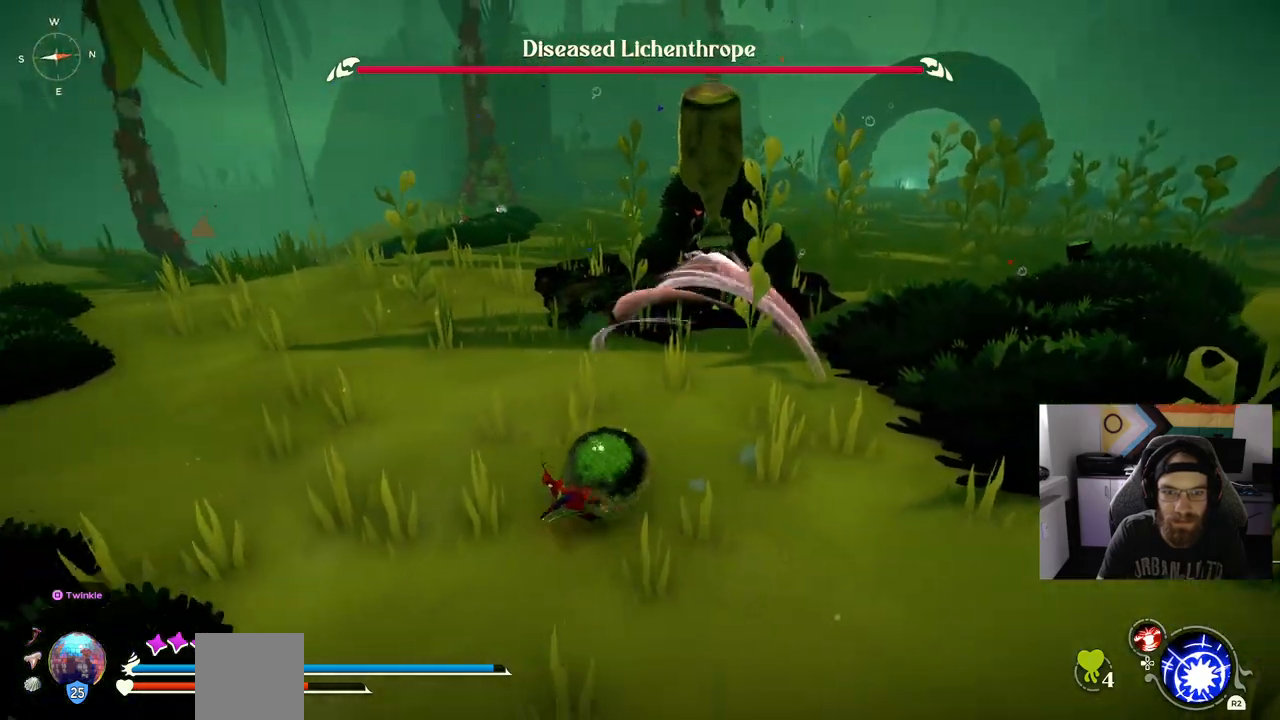
{"buttons": [], "left_stick": "down-left", "right_stick": "center", "events": [[250, "CIRCLE", "up"], [283, "left_stick", "down-left"]]}
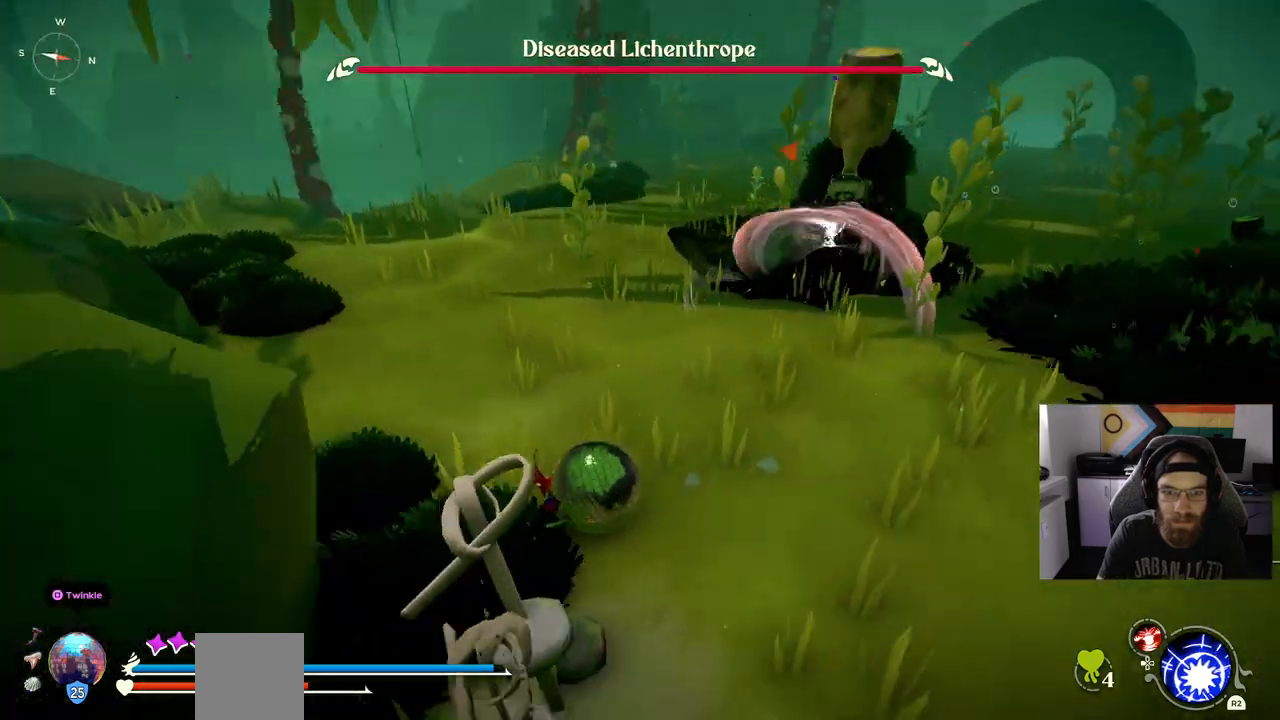
{"buttons": [], "left_stick": "up", "right_stick": "center", "events": [[217, "left_stick", "up"]]}
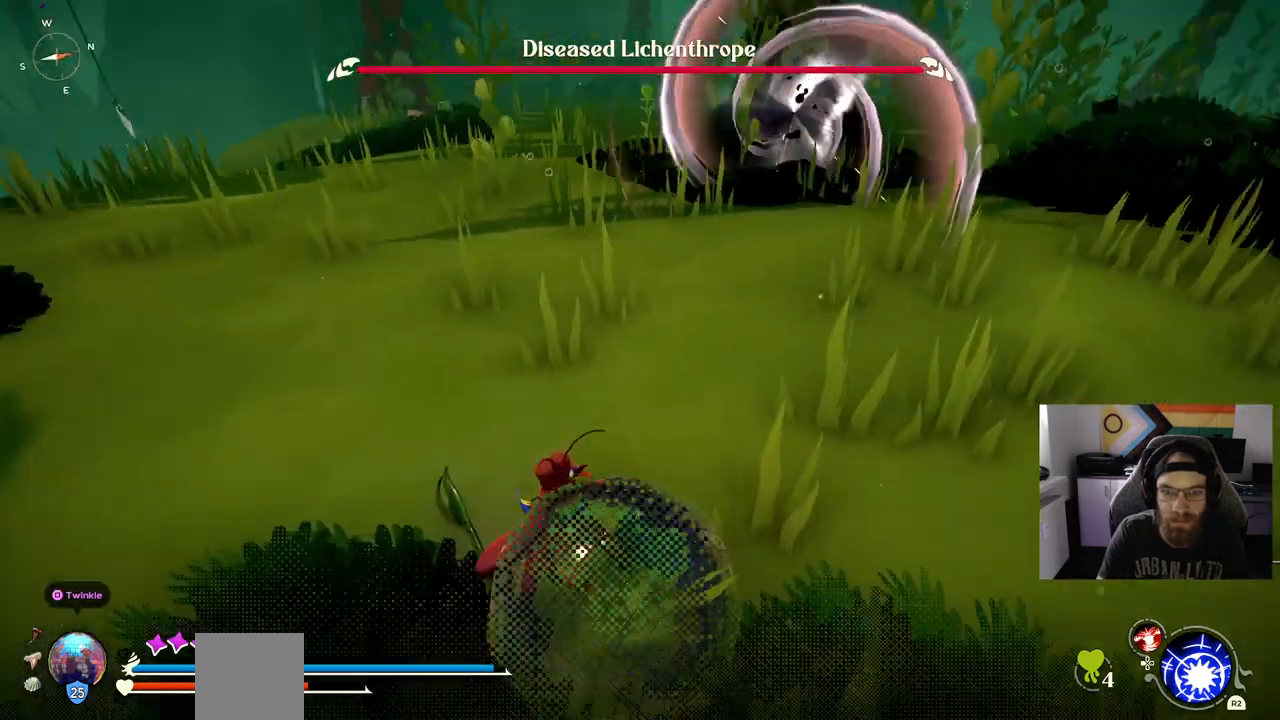
{"buttons": [], "left_stick": "up", "right_stick": "center", "events": []}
= = = = = = =
Without the images, write out each line of the data verbatim.

{"buttons": [], "left_stick": "down-left", "right_stick": "center", "events": [[250, "CIRCLE", "up"], [283, "left_stick", "down-left"]]}
{"buttons": [], "left_stick": "up", "right_stick": "center", "events": [[217, "left_stick", "up"]]}
{"buttons": [], "left_stick": "up", "right_stick": "center", "events": []}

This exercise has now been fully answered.